Prompt 1: Rewrite as a short list the paragraph of the e-scooter consultation report that begins "The council plans to make all of its parks", keeping its main facts.
Prompt 2: Carry on the e-scooter consultation report, starting after its final sentence.

Document excerpt:

___

Out of 435 people who joined the consultation, 272 people told the council they were not keen on the trial and said they were concerned about accidents.

Analysing the consultation, the council said: “Public opinion of e-scooters is currently largely based on illegal privately-owned vehicles that can in some cases be ridden in a dangerous manner and can potentially be used for criminal activity.”

Seventy-one per cent said if the trial went ahead they supported the use of designated bays, with 60 per cent backing the use of cycleways and cycle tracks in Camden.

Most of them liked the idea of no-go zones and over half rejected the idea of e-scooters going both directions on one-way streets.

The council plans to make all of its parks no-go zones to prevent rental e-scooters from accessing them.  There will also be no-go zones in  market streets and Healthy School Streets because people are likely to be walking in the carriageway.

___

Human pose keypoint data:
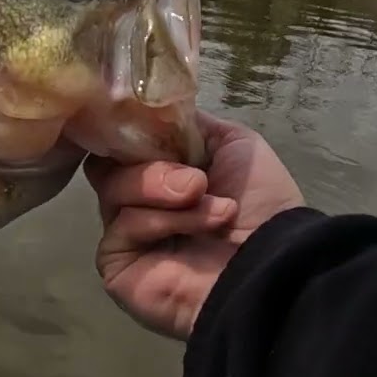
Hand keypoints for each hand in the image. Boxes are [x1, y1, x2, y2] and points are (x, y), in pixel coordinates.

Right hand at [83, 110, 304, 340]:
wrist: (271, 261)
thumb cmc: (261, 204)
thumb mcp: (235, 144)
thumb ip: (189, 123)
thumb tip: (152, 112)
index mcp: (159, 173)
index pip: (118, 144)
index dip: (126, 131)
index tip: (143, 125)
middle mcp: (137, 202)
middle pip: (106, 164)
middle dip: (150, 166)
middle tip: (195, 181)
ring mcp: (123, 234)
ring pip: (112, 191)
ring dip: (167, 193)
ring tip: (215, 211)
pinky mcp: (114, 264)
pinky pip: (120, 226)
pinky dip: (159, 222)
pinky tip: (197, 230)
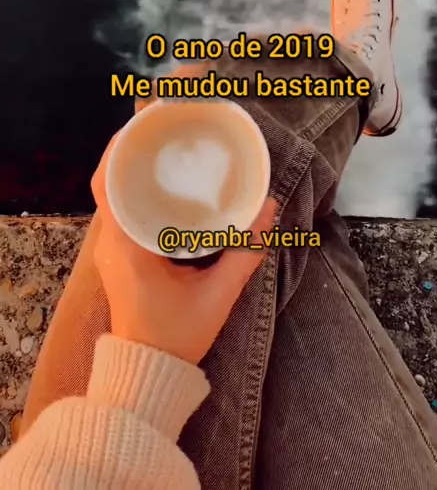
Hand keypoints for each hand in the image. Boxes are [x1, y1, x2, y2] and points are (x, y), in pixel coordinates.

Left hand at [91, 133, 275, 364]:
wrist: (149, 375)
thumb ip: (245, 251)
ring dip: (134, 167)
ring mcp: (112, 248)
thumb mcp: (217, 294)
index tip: (146, 121)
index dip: (120, 147)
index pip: (106, 183)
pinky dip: (138, 188)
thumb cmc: (176, 336)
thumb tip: (270, 207)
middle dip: (131, 147)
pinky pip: (122, 209)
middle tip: (165, 123)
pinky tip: (165, 178)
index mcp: (125, 245)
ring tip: (166, 141)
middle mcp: (110, 241)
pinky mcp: (121, 254)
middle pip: (108, 180)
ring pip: (114, 194)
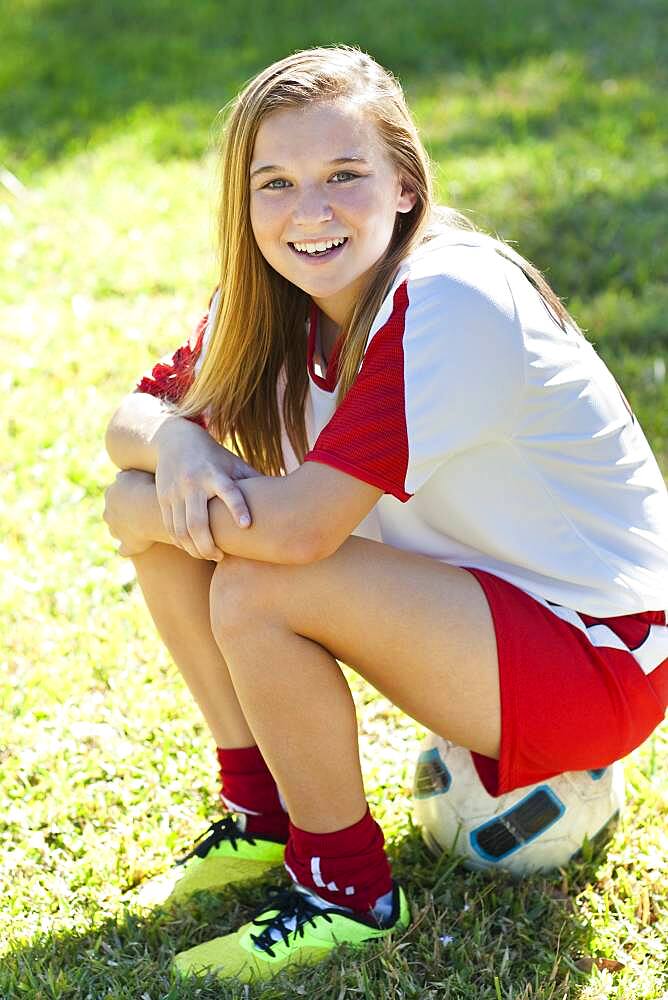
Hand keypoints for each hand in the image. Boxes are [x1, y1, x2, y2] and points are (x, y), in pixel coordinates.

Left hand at [103, 471, 156, 557]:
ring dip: (125, 530)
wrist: (154, 509)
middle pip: (112, 513)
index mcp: (110, 494)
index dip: (127, 495)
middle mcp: (108, 513)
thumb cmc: (149, 487)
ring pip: (117, 531)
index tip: (139, 494)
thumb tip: (124, 472)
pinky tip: (141, 546)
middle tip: (141, 511)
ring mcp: (116, 530)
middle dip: (122, 513)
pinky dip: (129, 548)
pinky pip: (125, 549)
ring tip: (144, 526)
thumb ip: (129, 473)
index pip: (115, 494)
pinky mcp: (127, 546)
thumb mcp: (137, 473)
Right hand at [154, 420, 262, 560]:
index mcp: (215, 473)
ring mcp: (175, 492)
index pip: (228, 491)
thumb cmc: (214, 456)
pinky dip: (180, 542)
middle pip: (198, 522)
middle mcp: (193, 483)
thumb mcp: (234, 463)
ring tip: (209, 556)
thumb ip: (253, 481)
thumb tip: (285, 497)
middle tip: (220, 557)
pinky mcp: (163, 499)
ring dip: (194, 548)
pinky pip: (169, 528)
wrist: (173, 439)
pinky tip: (191, 548)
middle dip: (208, 545)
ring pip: (181, 530)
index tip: (247, 525)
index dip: (237, 508)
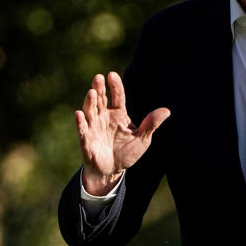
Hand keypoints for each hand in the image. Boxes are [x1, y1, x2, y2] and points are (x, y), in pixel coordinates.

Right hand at [75, 72, 169, 194]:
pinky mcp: (86, 139)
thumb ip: (151, 124)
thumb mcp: (143, 138)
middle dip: (99, 88)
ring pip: (90, 110)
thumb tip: (167, 111)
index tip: (112, 75)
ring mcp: (94, 126)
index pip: (117, 97)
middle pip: (101, 99)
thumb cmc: (127, 152)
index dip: (115, 86)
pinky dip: (80, 122)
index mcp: (118, 114)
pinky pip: (82, 128)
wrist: (113, 170)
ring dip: (90, 102)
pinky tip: (79, 114)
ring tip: (92, 92)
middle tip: (99, 77)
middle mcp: (104, 116)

___

Expected answer 1:
- All of the council's parks will become no-go zones, so rental e-scooters cannot enter them.
- Market streets and Healthy School Streets will also be no-go zones, because people are likely to be walking in the carriageway there.

Expected answer 2:
The e-scooters can only be parked in designated places and cannot be ridden in certain no-go areas, where they automatically stop. They slow to eight miles per hour in go-slow areas.

Their top speed is limited to  12.5mph and the e-scooters can only be ridden in the participating boroughs.

Rental ranges from £3.25 to £3.40 for a 15-minute ride.

Since the trial in London started, people have taken to the streets 165,000 times and the average trip is 22 mins, covering 2.8km.